Whatever you do, don't use 2". If you use anything, use 1-1/2" but you still need to add a second sill plate so that the GWB has something to attach to. I've worked on projects where the architect specified 3/4" gypcrete to avoid the double sill plates. The weight is less, but this material has been problematic in areas that get wet. 1-1/2" lightweight is a better solution. Also, you might consider double stud walls (on separate plates) instead of staggered studs on a single plate. GWB ceilings on resilient channels is a good idea. The gypsum association has some good wall and floor assemblies for STC ratings.



T. William (Bill) Allen, S.E.


Consulting Structural Engineers
V (949) 248-8588 F(949) 209-2509

-----Original Message-----
From: Andrew Kester, P.E. [mailto:akester(--nospam--at)]
Sent: Tuesday, January 13, 2009 5:06 PM
Subject: lightweight concrete topping on wood


For a small two-story apartment building we have a wood framed second floor with wood sheathing. The owner and architect are looking for sound reduction, and also a stiff floor system with reduced “squeaks” due to wood flexing.


Right now we have suggested joists/trusses at 16” oc and ¾” sheathing screwed and glued, with a 2” lightweight concrete topping. I have combed thru the code and found nothing prohibiting using wood to support concrete in this manner, they do mention limiting long-term deflection.

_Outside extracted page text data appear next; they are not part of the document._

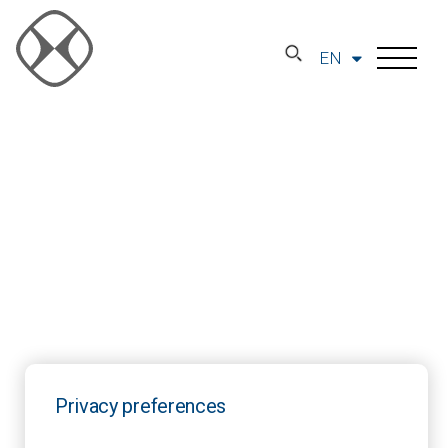
EN
Privacy preferences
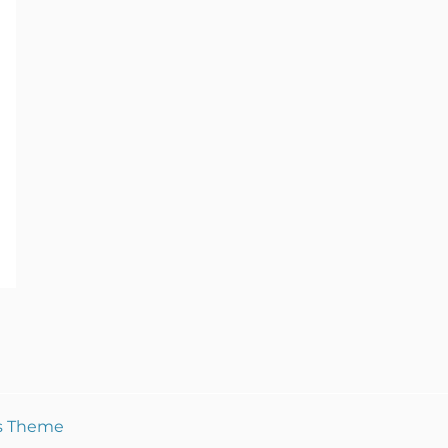
s Theme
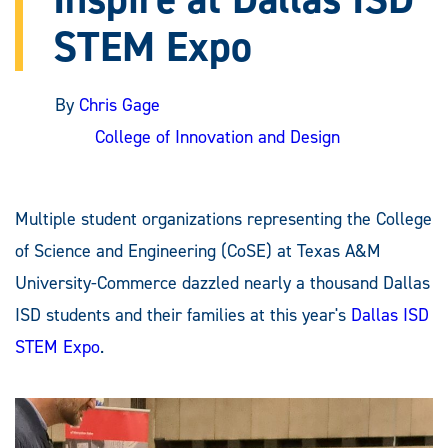
STEM Expo
By
Chris Gage
College of Innovation and Design
Multiple student organizations representing the College
of Science and Engineering (CoSE) at Texas A&M
University-Commerce dazzled nearly a thousand Dallas
ISD students and their families at this year's
Dallas ISD
STEM Expo
.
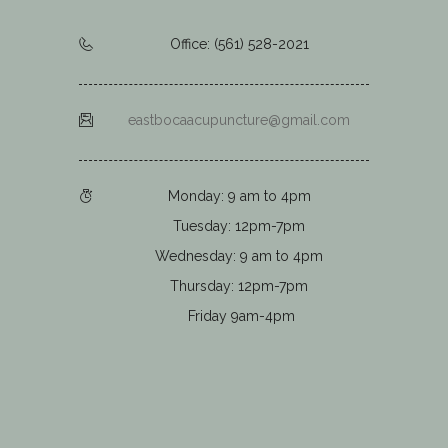
Office: (561) 528-2021
eastbocaacupuncture@gmail.com
Monday: 9 am to 4pm
Tuesday: 12pm-7pm
Wednesday: 9 am to 4pm
Thursday: 12pm-7pm
Friday 9am-4pm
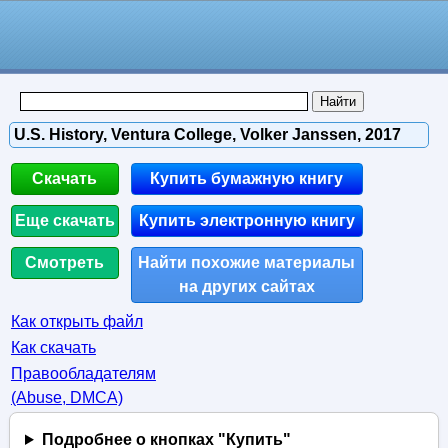
U.S. History, Ventura College, Volker Janssen, 2017
Скачать
Купить бумажную книгу
Еще скачать
Купить электронную книгу
Смотреть
Найти похожие материалы
на других сайтах
Как открыть файл
Как скачать
Правообладателям
(Abuse, DMСA)
Подробнее о кнопках "Купить"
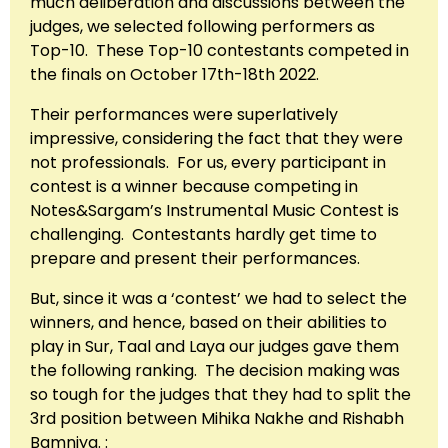
much deliberation and discussions between the
judges, we selected following performers as
Top-10. These Top-10 contestants competed in
the finals on October 17th-18th 2022.
Their performances were superlatively
impressive, considering the fact that they were
not professionals. For us, every participant in
contest is a winner because competing in
Notes&Sargam’s Instrumental Music Contest is
challenging. Contestants hardly get time to
prepare and present their performances.
But, since it was a ‘contest’ we had to select the
winners, and hence, based on their abilities to
play in Sur, Taal and Laya our judges gave them
the following ranking. The decision making was
so tough for the judges that they had to split the
3rd position between Mihika Nakhe and Rishabh
Bamniya. :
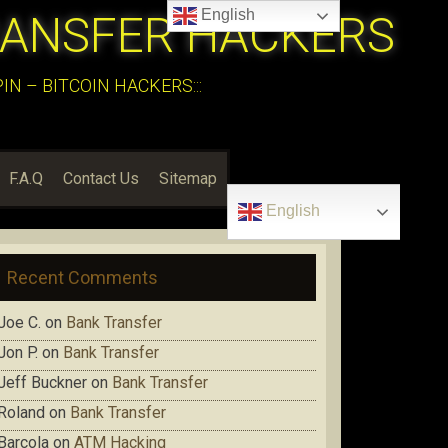
English
RANSFER HACKERS
N – BITCOIN HACKERS:::
F.A.Q
Contact Us
Sitemap
English
Recent Comments
Joe C.
on
Bank Transfer
Jon P.
on
Bank Transfer
Jeff Buckner
on
Bank Transfer
Roland
on
Bank Transfer
Barcola
on
ATM Hacking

Is there anything in NDS about this or is this prohibited in IBC or other codes? Anyone see any problems with this? We are designing for the extra dead load, and have heard of this being done on other projects quite successfully. Would anyone suggest anything other than poly fibers for micro crack control of the lt wt concrete, maybe some #3s at reentrant corners or don’t bother as it is just a sound deadening topping? Should we have them spray the concrete with water sealer, a bond breaker, or anything like that?